Peak promoters containing the TATA box are regulated at their transcription initiation step, generally by the assembly of a pre-initiation complex with three additional components: the TATA-associated factors, the so-called mediator complexes, and positive and negative cofactors. We presume that peak promoters containing no TATA box are regulated in a similar way. This transcription system is widely used in various species, and our results suggest that it is unlikely to use epigenetic controls. Thus, broad and peak promoters have distinct systems to regulate gene expression.

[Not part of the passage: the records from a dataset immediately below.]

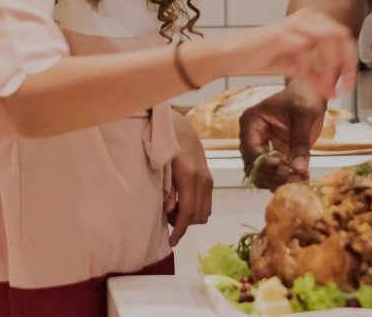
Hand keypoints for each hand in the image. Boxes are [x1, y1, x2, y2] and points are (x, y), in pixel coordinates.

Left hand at [167, 114, 213, 245]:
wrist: (181, 130)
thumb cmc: (166, 147)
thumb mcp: (162, 166)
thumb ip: (166, 189)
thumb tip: (169, 210)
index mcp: (190, 177)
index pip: (188, 211)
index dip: (180, 229)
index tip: (171, 241)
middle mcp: (203, 181)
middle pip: (198, 215)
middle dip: (183, 225)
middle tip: (167, 221)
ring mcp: (208, 181)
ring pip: (205, 212)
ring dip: (190, 218)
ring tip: (174, 212)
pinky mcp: (210, 180)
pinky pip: (207, 204)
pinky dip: (196, 210)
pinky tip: (182, 204)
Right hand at [224, 9, 356, 99]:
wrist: (234, 55)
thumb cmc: (264, 57)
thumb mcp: (297, 68)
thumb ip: (317, 76)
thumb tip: (335, 91)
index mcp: (312, 20)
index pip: (343, 36)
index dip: (351, 61)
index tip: (351, 83)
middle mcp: (306, 18)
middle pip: (341, 35)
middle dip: (346, 64)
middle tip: (345, 87)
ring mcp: (294, 24)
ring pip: (328, 38)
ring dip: (332, 65)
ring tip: (329, 85)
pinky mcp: (282, 35)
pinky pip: (306, 49)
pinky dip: (312, 68)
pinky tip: (310, 81)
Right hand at [239, 84, 325, 190]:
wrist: (311, 94)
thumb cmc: (304, 97)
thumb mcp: (304, 114)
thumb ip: (300, 141)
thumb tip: (298, 168)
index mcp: (251, 122)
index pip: (250, 149)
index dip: (264, 163)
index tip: (283, 168)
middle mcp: (252, 137)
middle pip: (253, 166)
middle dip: (273, 175)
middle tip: (295, 177)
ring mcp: (262, 148)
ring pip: (261, 175)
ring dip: (279, 181)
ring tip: (301, 178)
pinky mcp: (274, 155)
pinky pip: (274, 174)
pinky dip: (286, 179)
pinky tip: (303, 176)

Throughout this work, we employed widely-accepted definition of peak promoters, i.e. those which initiate transcription within the range of 4 bps. Changing this threshold to 10 bp did not have much effect on the distribution patterns of nucleosomes around broad and peak promoters as shown by Pearson's correlation coefficients between histone distribution pattern around broad promoters (-5000 to 5000 bps with respect to TSS) defined by > 4 bps threshold and that defined by > 10 bps threshold. For H3 distribution patterns, correlation coefficients were 0.99 and 0.94 for broad and peak promoters, respectively. For H3K4me3 distribution patterns, the correlation coefficients were 0.99 for both broad and peak promoters. These results suggest the robustness of the relationships between the imprecision of TSS and patterns of histone distributions.
TATA boxes are used in a wide range of organisms, including prokaryotes, and are thought to be part of an ancient transcriptional system. In contrast, broad promoters are thought to be newly evolved [8
] and have incorporated histone modification systems. Our results showed that peak promoters, which are frequently associated with such ancient TATA boxes, have not incorporated histone modification systems.